**What you will do**
Reproduce each record verbatim, images excluded.

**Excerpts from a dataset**
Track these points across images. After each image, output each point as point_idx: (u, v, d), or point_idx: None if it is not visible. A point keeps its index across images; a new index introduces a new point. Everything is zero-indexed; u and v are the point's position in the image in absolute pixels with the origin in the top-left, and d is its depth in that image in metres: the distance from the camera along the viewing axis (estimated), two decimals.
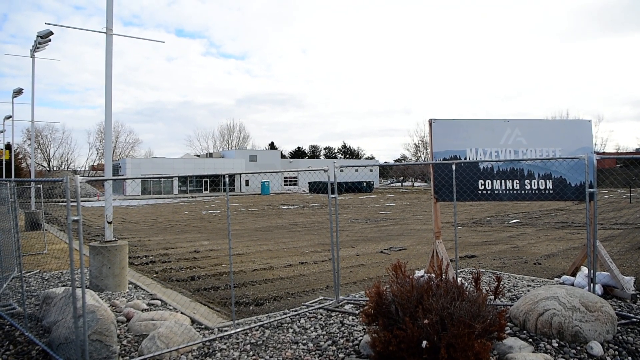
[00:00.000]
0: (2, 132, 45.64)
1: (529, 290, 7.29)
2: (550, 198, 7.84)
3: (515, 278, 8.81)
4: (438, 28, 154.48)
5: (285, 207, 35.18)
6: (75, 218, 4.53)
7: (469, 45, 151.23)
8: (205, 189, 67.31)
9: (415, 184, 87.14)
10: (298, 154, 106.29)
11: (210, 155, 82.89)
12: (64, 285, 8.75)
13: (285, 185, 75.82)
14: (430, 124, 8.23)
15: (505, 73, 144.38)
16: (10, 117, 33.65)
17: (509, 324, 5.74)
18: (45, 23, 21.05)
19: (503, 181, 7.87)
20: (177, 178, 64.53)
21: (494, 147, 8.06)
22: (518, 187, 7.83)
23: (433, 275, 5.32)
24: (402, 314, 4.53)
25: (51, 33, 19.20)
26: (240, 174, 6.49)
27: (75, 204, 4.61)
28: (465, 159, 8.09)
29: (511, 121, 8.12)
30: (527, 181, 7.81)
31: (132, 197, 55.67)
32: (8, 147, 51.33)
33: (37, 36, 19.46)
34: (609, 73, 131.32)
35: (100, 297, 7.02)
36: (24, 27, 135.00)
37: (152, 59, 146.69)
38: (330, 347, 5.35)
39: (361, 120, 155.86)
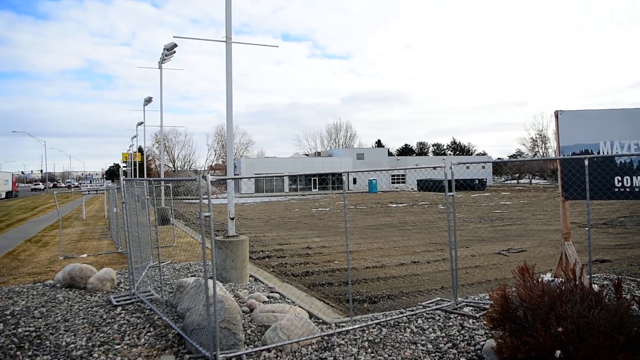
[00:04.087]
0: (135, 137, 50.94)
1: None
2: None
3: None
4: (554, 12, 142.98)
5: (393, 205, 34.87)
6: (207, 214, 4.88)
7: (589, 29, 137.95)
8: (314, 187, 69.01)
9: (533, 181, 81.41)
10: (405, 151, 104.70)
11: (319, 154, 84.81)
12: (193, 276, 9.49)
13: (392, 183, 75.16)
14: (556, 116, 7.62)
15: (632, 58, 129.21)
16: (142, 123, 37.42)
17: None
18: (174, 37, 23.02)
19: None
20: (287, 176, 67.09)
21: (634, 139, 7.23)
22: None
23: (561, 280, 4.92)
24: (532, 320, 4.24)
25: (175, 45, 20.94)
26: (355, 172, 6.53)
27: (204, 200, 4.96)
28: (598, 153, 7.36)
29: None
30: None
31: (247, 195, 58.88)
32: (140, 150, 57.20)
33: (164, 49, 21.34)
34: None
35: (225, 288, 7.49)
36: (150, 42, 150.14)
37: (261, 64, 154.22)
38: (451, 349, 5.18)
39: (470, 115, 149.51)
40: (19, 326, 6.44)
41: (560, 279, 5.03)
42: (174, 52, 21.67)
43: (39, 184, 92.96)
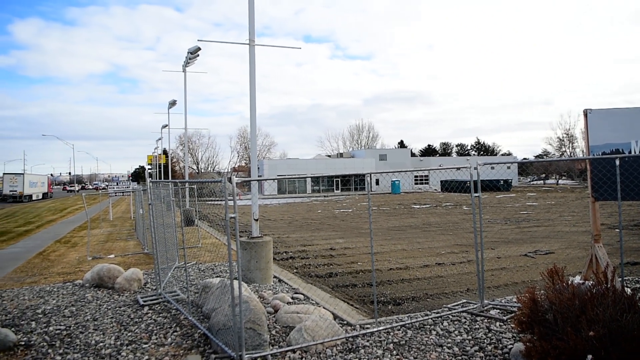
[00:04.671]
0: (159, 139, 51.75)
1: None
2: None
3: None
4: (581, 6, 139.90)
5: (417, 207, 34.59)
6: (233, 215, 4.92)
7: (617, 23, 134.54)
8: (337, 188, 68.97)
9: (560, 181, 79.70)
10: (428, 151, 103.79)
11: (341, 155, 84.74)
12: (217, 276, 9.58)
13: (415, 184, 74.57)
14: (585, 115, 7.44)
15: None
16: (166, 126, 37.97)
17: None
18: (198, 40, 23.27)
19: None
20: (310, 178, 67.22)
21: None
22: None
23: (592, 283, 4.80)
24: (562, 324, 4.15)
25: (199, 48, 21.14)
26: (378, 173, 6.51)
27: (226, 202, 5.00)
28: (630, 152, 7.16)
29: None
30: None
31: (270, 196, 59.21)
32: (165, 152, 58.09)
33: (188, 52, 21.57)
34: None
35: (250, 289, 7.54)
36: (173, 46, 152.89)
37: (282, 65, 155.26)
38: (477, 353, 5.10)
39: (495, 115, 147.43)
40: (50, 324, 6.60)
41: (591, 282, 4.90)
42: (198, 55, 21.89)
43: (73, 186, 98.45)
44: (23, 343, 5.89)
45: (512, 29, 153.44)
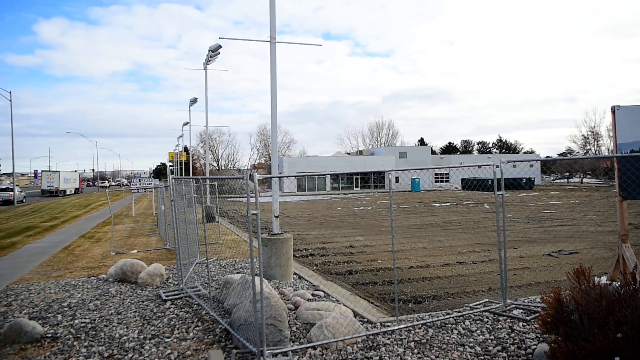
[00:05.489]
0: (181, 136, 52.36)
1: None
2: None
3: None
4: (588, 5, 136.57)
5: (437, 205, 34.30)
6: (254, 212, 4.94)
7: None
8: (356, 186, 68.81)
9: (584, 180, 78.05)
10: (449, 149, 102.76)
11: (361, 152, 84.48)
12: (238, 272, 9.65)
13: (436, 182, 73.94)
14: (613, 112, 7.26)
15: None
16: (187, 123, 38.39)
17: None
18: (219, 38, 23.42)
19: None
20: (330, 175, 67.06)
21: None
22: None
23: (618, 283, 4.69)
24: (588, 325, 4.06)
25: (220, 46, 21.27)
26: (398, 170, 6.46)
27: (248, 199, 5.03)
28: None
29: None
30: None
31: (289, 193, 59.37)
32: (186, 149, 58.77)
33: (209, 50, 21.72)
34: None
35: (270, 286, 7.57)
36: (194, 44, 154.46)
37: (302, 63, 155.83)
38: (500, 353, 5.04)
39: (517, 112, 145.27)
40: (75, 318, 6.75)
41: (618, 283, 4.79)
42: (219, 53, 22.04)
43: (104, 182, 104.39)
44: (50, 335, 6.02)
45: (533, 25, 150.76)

**Solution to this problem**
Track these points across images. After each image, output each point as point_idx: (u, v, d), or point_idx: None if it is not visible. A point keeps its index across images; a new index introduces a new point. Everything is zero-indexed; u and v are the point's position in the image in absolute pixels with the origin in the top-left, and d is its depth in that image in metres: the distance from the camera along the viewing axis (estimated), two decimals.
[00:00.000]
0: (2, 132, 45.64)
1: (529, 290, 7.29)
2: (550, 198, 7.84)
3: (515, 278, 8.81)
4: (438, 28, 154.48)
5: (285, 207, 35.18)
6: (75, 218, 4.53)
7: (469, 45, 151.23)
8: (205, 189, 67.31)
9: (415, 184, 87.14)
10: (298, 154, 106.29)
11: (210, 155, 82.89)
12: (64, 285, 8.75)
13: (285, 185, 75.82)
14: (430, 124, 8.23)
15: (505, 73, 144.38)
16: (10, 117, 33.65)
17: (509, 324, 5.74)
18: (45, 23, 21.05)
19: (503, 181, 7.87)
20: (177, 178, 64.53)
21: (494, 147, 8.06)
22: (518, 187, 7.83)
23: (433, 275, 5.32)
24: (402, 314, 4.53)
25: (51, 33, 19.20)
26: (240, 174, 6.49)
27: (75, 204, 4.61)
28: (465, 159, 8.09)
29: (511, 121, 8.12)
30: (527, 181, 7.81)
31: (132, 197, 55.67)
32: (8, 147, 51.33)
33: (37, 36, 19.46)
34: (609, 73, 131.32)
35: (100, 297, 7.02)
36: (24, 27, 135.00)
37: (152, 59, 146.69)
38: (330, 347, 5.35)
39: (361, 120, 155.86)
[00:04.087]
0: (135, 137, 50.94)
1: None
2: None
3: None
4: (554, 12, 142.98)
5: (393, 205, 34.87)
6: (207, 214, 4.88)
7: (589, 29, 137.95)
8: (314, 187, 69.01)
9: (533, 181, 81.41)
10: (405, 151, 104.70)
11: (319, 154, 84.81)
12: (193, 276, 9.49)
13: (392, 183, 75.16)
14: (556, 116, 7.62)
15: (632, 58, 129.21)
16: (142, 123, 37.42)
17: None
18: (174, 37, 23.02)
19: None
20: (287, 176, 67.09)
21: (634, 139, 7.23)
22: None
23: (561, 280, 4.92)
24: (532, 320, 4.24)
25: (175, 45, 20.94)
26: (355, 172, 6.53)
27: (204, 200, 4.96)
28: (598, 153, 7.36)
29: None
30: None
31: (247, 195, 58.88)
32: (140, 150, 57.20)
33: (164, 49, 21.34)
34: None
35: (225, 288, 7.49)
36: (150, 42, 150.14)
37: (261, 64, 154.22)
38: (451, 349, 5.18)
39: (470, 115, 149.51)
40: (19, 326, 6.44)
41: (560, 279, 5.03)
42: (174, 52, 21.67)
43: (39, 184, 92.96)
[00:04.671]
0: (159, 139, 51.75)
1: None
2: None
3: None
4: (581, 6, 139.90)
5: (417, 207, 34.59)
6: (233, 215, 4.92)
7: (617, 23, 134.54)
8: (337, 188, 68.97)
9: (560, 181, 79.70)
10: (428, 151, 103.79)
11: (341, 155, 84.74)
12: (217, 276, 9.58)
13: (415, 184, 74.57)
14: (585, 115, 7.44)
15: None
16: (166, 126, 37.97)
17: None
18: (198, 40, 23.27)
19: None
20: (310, 178, 67.22)
21: None
22: None
23: (592, 283, 4.80)
24: (562, 324, 4.15)
25: (199, 48, 21.14)
26: (378, 173, 6.51)
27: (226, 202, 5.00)
28: (630, 152, 7.16)
29: None
30: None
31: (270, 196, 59.21)
32: (165, 152, 58.09)
33: (188, 52, 21.57)
34: None
35: (250, 289, 7.54)
36: (173, 46, 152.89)
37: (282, 65, 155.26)
38: (477, 353, 5.10)
39: (495, 115, 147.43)
40: (50, 324, 6.60)
41: (591, 282, 4.90)
42: (198, 55, 21.89)
43: (73, 186, 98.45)
44: (23, 343, 5.89)
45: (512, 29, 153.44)
[00:05.489]
0: (181, 136, 52.36)
1: None
2: None
3: None
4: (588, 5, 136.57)
5: (437, 205, 34.30)
6: (254, 212, 4.94)
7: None
8: (356, 186, 68.81)
9: (584, 180, 78.05)
10: (449, 149, 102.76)
11: (361, 152, 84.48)
12: (238, 272, 9.65)
13: (436, 182, 73.94)
14: (613, 112, 7.26)
15: None
16: (187, 123, 38.39)
17: None
18: (219, 38, 23.42)
19: None
20: (330, 175, 67.06)
21: None
22: None
23: (618, 283, 4.69)
24: (588, 325, 4.06)
25: (220, 46, 21.27)
26: (398, 170, 6.46)
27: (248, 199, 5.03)
28: None
29: None
30: None
31: (289, 193, 59.37)
32: (186, 149, 58.77)
33: (209, 50, 21.72)
34: None
35: (270, 286, 7.57)
36: (194, 44, 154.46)
37: (302, 63, 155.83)
38: (500, 353, 5.04)
39: (517, 112, 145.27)
40: (75, 318, 6.75)
41: (618, 283, 4.79)
42: (219, 53, 22.04)
43: (104, 182, 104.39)
44: (50, 335, 6.02)
45: (533, 25, 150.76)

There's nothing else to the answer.